(Hardware project source files)
■ ■ ■ ■ ■
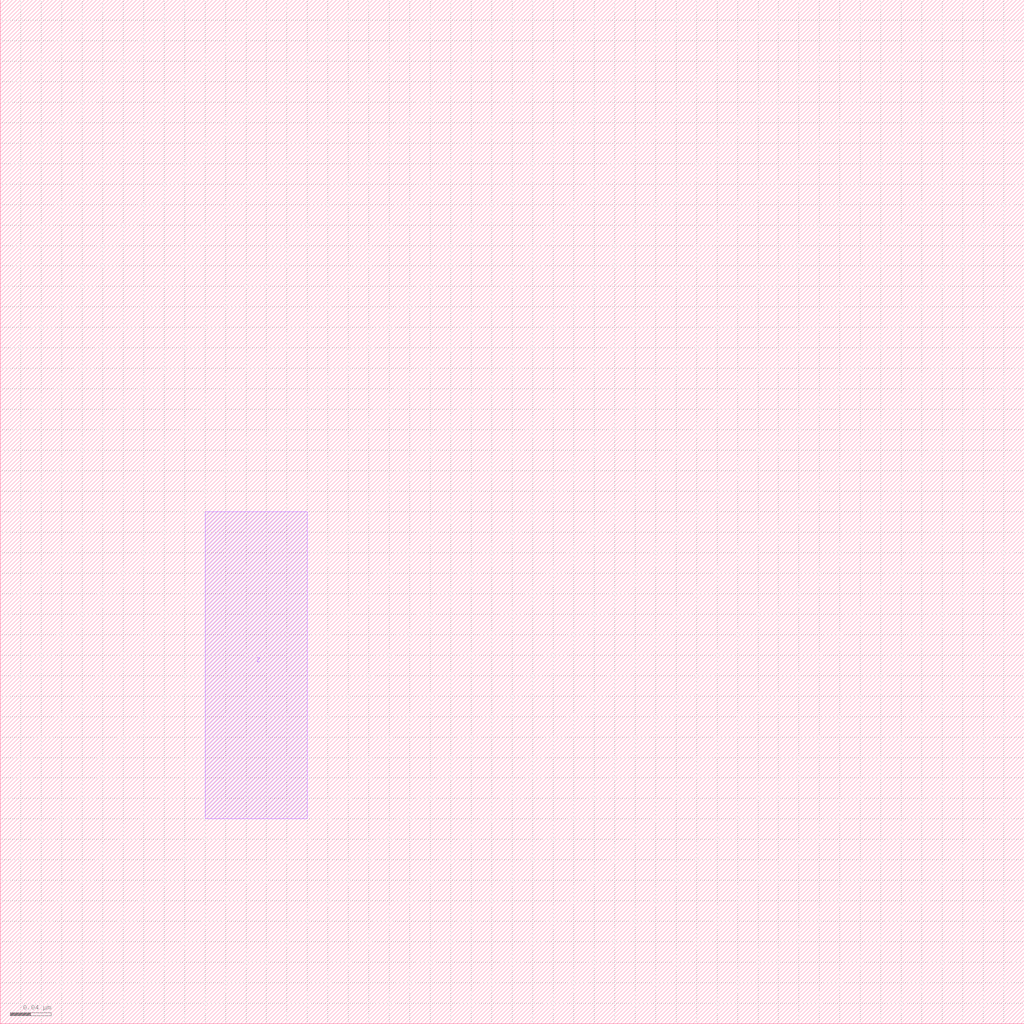
<source format=lef>
MACRO macro1
    CLASS CORE ;
    ORIGIN 0.035 0.235 ;
    SIZE 0.07 BY 0.47 ;
    PIN Z
        PORT
        LAYER M1 ;
        RECT -0.02 0 0.02 0.2 ;
        RECT -0.03 -0.2 0.01 -0.1 ;
        VIA  0.0 0.2 square ;
        VIA  0.01 -0.2 square ;
        END
    END Z
END macro1

MACRO macro2
    CLASS CORE ;
    FOREIGN foreign2 -0.15 0.25 ;
    ORIGIN 0.235 0.035 ;
    SIZE 0.47 BY 0.07 ;
    PIN Z
        PORT
        LAYER M1 ;
        RECT 0 -0.02 -0.2 0.02 ;
        RECT 0.2 -0.03 0.1 0.01 ;
        VIA  -0.2 0.0 square ;
        VIA  0.2 0.01 square ;
        END
    END Z
END macro2

MACRO macro3
    CLASS CORE ;
    FOREIGN macro3 -1.0 1.0 ;
    ORIGIN 0.0 0.0 ;
    SIZE 1.0 BY 1.0 ;
    PIN Z
        PORT
        LAYER M1 ;
        RECT 0.2 0.2 0.3 0.5 ;
        END
    END Z
END macro3


</source>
■ ■ ■ ■ ■
• _Task directions_
What is needed here is each line above set down word for word, minus the images.

• _Exercise solution_
<source format=lef>
MACRO macro1
    CLASS CORE ;
    ORIGIN 0.035 0.235 ;
    SIZE 0.07 BY 0.47 ;
    PIN Z
        PORT
        LAYER M1 ;
        RECT -0.02 0 0.02 0.2 ;
        RECT -0.03 -0.2 0.01 -0.1 ;
        VIA  0.0 0.2 square ;
        VIA  0.01 -0.2 square ;
        END
    END Z
END macro1

MACRO macro2
    CLASS CORE ;
    FOREIGN foreign2 -0.15 0.25 ;
    ORIGIN 0.235 0.035 ;
    SIZE 0.47 BY 0.07 ;
    PIN Z
        PORT
        LAYER M1 ;
        RECT 0 -0.02 -0.2 0.02 ;
        RECT 0.2 -0.03 0.1 0.01 ;
        VIA  -0.2 0.0 square ;
        VIA  0.2 0.01 square ;
        END
    END Z
END macro2

MACRO macro3
    CLASS CORE ;
    FOREIGN macro3 -1.0 1.0 ;
    ORIGIN 0.0 0.0 ;
    SIZE 1.0 BY 1.0 ;
    PIN Z
        PORT
        LAYER M1 ;
        RECT 0.2 0.2 0.3 0.5 ;
        END
    END Z
END macro3


</source>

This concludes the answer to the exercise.